Dem Debate Participants Alex Wong Getty
Alex Wong/Getty

LAS VEGAS – Democratic National Committee (DNC) communications director Luis Miranda says a main plank of his party’s strategy is to “remind” voters about the divisive and unpopular final days of the George W. Bush presidency.

“What the candidates were able to do was, they had a chance to remind people of the dynamics when George W. Bush left office,” Miranda told Breitbart News in the Spin Room after the first Democratic debate at the Wynn Hotel in Las Vegas. “That makes a tremendous difference.”

Candidates including Hillary Clinton and Bernie Sanders invoked the specter of Bush in Tuesday night’s debate, bringing up the Iraq War and the 2008 financial collapse.

“It was an exciting and lively debate,” Miranda said of the Democratic event. “I think it was good that it was a very fiery debate. When you try to dumb down the debate the way Republicans have” you lose many American voters, Miranda added.

DNC finance chairman Henry Munoz said that the Democratic debate, which featured Sanders’ strong criticisms of the capitalist system, is right in line with the Democrats’ election-year strategy.

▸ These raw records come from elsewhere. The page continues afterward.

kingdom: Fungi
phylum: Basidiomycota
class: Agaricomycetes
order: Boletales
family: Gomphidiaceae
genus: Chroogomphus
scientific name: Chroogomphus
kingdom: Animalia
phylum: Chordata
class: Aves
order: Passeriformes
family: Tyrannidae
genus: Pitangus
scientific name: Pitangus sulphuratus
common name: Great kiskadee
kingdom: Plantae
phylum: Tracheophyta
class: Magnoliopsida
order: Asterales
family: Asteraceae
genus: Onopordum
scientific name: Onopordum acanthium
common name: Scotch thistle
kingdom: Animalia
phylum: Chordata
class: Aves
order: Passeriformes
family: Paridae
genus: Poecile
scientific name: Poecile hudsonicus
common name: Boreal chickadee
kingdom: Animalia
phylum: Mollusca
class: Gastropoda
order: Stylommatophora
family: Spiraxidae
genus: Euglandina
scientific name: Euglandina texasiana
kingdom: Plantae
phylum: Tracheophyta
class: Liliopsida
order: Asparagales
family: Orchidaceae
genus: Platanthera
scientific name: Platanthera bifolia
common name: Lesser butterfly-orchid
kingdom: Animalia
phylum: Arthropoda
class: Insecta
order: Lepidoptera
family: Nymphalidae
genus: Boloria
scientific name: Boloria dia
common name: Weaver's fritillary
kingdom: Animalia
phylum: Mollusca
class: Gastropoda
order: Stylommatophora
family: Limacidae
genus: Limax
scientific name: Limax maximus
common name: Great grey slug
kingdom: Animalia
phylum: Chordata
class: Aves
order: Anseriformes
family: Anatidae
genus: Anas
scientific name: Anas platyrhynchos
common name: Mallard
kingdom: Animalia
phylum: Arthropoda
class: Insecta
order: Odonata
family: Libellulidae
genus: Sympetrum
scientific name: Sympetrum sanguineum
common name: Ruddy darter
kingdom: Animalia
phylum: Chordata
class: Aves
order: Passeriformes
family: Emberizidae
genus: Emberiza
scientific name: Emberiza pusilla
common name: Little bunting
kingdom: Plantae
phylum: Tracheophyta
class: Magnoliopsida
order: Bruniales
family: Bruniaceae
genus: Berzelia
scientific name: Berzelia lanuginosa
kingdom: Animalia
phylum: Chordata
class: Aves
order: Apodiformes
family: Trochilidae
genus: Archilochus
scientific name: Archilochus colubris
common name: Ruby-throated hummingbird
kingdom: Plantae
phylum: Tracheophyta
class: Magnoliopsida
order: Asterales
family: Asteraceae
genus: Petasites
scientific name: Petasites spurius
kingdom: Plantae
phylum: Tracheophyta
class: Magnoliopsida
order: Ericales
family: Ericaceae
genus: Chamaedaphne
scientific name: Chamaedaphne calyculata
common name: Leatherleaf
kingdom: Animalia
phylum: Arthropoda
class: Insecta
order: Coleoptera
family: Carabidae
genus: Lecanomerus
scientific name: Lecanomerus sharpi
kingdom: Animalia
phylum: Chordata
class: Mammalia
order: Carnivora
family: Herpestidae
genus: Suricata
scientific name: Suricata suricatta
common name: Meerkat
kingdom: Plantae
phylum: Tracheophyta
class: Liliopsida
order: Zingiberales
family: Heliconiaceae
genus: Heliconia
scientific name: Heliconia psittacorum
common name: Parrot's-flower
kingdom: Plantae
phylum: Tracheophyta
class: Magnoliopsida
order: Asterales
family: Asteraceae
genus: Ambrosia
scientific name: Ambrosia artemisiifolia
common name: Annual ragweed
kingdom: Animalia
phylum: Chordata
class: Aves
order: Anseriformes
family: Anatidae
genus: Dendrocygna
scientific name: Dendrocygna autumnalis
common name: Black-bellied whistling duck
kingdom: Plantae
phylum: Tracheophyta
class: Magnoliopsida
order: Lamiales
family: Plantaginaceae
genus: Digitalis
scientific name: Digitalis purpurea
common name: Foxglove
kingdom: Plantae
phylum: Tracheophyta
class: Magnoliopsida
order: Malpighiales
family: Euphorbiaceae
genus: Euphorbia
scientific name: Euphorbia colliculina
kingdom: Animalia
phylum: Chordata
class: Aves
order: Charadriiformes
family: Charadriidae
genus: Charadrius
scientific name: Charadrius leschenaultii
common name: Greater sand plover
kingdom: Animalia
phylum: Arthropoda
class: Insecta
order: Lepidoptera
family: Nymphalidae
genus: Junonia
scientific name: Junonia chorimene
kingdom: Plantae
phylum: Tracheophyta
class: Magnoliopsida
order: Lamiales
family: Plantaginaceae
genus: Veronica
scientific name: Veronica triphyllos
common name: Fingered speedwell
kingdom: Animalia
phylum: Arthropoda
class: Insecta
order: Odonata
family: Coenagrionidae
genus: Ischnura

“I think we had an interesting discussion about what capitalism is in the United States,” Munoz told Breitbart News. “There’s a very unhealthy method of financing these campaigns to buy the office of president of the United States. In the Democratic Party, we don’t have people who can write a check for $1 million or $50 million. So I think this discussion was very healthy.”

Progressive hedge-fund billionaire Tom Steyer, who spent more than $74 million for Democrats in the 2014 midterm election cycle, hinted in the Spin Room that he will support Joe Biden for the office of president of the United States.